**Your instructions**
Check each line of the entries below for the word "front", then state how many lines have it and nothing more.

**Dataset records**
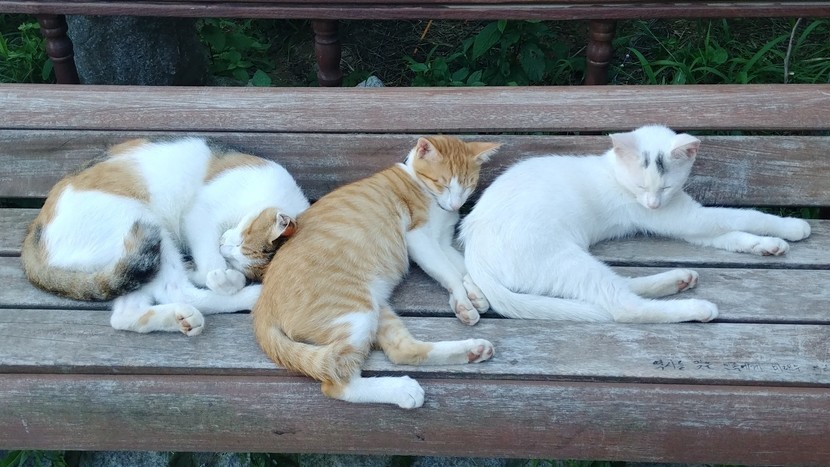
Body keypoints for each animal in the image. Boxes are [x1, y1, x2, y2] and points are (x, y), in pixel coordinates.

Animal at [22, 137, 310, 335]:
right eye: (241, 239)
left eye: (240, 253)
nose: (225, 247)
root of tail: (33, 237)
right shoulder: (198, 214)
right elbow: (210, 261)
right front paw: (222, 278)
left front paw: (217, 273)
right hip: (145, 224)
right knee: (178, 291)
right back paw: (249, 295)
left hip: (133, 259)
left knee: (126, 312)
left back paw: (181, 317)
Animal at [252, 136, 500, 408]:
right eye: (442, 183)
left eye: (467, 186)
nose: (456, 204)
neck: (418, 182)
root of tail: (262, 307)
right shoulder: (419, 239)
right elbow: (449, 272)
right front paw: (464, 301)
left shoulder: (443, 242)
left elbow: (463, 266)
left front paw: (475, 294)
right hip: (355, 312)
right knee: (337, 382)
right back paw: (401, 390)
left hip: (376, 309)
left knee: (402, 351)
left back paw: (472, 351)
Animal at [459, 124, 812, 323]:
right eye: (643, 186)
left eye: (665, 186)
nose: (653, 203)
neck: (615, 173)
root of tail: (473, 254)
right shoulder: (684, 217)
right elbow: (743, 216)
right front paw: (793, 226)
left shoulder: (683, 216)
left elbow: (731, 233)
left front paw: (768, 244)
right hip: (563, 258)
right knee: (623, 306)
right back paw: (696, 308)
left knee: (621, 285)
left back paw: (677, 280)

**Answer for the task**
6